▶ What is needed
Please take the lines from the one holding "M469,262L522,389L447,421L393,293Z" through the one holding "M756,146L776,158" in the data below and copy them exactly.

—————

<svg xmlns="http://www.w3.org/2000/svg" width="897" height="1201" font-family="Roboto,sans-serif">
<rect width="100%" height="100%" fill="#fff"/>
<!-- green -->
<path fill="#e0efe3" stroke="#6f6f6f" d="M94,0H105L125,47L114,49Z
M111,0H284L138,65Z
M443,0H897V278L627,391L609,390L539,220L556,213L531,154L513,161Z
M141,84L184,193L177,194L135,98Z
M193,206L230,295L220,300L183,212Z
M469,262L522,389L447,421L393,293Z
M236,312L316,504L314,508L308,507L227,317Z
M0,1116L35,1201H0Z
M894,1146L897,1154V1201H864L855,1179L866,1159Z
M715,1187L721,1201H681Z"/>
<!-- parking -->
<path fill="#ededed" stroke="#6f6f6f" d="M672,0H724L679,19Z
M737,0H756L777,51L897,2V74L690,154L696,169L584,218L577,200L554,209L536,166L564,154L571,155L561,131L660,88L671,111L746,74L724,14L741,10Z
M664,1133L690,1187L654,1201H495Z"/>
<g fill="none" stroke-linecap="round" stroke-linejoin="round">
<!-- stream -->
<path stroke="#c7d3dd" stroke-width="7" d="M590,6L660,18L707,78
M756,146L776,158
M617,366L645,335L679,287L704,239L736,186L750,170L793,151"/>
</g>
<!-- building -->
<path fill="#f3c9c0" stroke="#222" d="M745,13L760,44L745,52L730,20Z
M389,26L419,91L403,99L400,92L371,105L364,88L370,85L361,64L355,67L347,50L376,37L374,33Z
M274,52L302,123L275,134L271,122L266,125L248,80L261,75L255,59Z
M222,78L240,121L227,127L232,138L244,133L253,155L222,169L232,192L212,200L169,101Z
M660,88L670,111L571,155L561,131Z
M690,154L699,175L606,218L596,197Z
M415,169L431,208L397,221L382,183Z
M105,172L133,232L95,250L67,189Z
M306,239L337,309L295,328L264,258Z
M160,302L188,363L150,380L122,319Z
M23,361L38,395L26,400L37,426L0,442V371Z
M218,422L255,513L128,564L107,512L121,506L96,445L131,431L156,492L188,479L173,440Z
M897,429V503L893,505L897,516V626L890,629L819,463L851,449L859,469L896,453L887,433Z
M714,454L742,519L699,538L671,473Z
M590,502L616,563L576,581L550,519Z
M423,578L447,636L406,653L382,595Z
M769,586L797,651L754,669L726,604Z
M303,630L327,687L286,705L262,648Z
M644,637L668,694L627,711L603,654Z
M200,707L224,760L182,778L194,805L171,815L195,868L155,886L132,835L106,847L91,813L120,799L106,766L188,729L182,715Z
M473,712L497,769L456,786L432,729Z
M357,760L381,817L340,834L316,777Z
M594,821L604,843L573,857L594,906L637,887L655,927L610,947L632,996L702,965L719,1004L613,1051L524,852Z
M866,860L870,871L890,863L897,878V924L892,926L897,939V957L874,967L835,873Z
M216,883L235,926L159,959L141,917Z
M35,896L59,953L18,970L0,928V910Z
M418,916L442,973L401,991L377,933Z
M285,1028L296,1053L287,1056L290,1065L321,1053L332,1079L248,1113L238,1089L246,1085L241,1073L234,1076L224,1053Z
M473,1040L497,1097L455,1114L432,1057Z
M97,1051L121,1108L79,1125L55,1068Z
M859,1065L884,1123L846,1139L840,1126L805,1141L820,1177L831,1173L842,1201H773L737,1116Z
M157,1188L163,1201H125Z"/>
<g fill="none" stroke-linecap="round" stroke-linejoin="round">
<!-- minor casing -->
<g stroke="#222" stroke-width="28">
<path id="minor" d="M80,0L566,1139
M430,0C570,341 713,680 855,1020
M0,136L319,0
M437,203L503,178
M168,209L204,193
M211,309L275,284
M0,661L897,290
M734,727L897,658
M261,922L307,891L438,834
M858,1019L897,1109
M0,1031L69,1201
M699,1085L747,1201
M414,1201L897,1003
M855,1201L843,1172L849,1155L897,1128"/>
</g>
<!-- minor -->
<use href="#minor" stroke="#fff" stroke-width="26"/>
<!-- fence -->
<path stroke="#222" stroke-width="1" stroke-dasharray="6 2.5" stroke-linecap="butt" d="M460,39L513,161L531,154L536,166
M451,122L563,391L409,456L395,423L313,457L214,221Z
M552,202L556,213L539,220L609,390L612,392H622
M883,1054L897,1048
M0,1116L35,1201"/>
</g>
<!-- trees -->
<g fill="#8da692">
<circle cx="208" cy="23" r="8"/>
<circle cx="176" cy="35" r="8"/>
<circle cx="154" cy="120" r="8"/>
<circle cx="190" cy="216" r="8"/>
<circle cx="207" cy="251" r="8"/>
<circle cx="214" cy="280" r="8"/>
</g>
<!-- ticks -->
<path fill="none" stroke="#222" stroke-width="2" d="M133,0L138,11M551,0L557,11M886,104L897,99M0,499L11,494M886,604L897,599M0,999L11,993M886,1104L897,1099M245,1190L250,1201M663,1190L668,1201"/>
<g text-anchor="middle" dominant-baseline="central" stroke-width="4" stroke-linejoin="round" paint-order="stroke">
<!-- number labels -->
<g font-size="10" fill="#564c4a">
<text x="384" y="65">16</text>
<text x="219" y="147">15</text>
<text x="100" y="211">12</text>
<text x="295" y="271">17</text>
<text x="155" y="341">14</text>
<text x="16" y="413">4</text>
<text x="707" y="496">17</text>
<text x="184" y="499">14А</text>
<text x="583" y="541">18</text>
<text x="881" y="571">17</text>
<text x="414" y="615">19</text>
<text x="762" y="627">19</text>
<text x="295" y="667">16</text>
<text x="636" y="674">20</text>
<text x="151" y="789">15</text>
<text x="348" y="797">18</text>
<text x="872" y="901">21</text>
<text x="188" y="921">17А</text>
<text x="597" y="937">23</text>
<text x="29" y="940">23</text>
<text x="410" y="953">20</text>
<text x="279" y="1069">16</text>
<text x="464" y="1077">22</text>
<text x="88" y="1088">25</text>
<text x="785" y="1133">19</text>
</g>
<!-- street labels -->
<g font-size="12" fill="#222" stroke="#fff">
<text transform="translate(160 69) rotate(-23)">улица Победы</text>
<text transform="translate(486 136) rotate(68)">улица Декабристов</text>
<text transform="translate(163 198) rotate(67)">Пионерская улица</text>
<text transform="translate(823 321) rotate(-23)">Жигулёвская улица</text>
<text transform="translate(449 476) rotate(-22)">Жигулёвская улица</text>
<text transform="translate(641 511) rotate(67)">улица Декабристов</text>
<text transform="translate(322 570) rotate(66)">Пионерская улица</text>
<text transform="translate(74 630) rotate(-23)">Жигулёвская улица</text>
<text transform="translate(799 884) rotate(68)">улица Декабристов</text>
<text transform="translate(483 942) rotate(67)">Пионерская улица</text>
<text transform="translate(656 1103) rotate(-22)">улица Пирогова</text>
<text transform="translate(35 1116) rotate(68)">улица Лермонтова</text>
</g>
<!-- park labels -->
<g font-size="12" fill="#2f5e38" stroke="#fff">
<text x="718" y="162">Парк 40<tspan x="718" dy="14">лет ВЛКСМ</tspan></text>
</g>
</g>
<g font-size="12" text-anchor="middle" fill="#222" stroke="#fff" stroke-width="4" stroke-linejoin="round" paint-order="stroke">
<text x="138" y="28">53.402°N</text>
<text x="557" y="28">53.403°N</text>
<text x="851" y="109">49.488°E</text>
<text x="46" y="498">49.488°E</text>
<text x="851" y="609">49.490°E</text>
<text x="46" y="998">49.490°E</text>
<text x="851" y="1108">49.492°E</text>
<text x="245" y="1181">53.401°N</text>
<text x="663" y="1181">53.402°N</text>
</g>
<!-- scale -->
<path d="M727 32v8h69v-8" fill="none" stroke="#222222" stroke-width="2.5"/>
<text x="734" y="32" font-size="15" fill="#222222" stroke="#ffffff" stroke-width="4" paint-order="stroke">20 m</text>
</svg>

—————

▶ Exercise answer
M469,262L522,389L447,421L393,293Z
M236,312L316,504L314,508L308,507L227,317Z
M0,1116L35,1201H0Z
M894,1146L897,1154V1201H864L855,1179L866,1159Z
M715,1187L721,1201H681Z"/>
<!-- parking -->
<path fill="#ededed" stroke="#6f6f6f" d="M672,0H724L679,19Z
M737,0H756L777,51L897,2V74L690,154L696,169L584,218L577,200L554,209L536,166L564,154L571,155L561,131L660,88L671,111L746,74L724,14L741,10Z
M664,1133L690,1187L654,1201H495Z"/>
<g fill="none" stroke-linecap="round" stroke-linejoin="round">
<!-- stream -->
<path stroke="#c7d3dd" stroke-width="7" d="M590,6L660,18L707,78
M756,146L776,158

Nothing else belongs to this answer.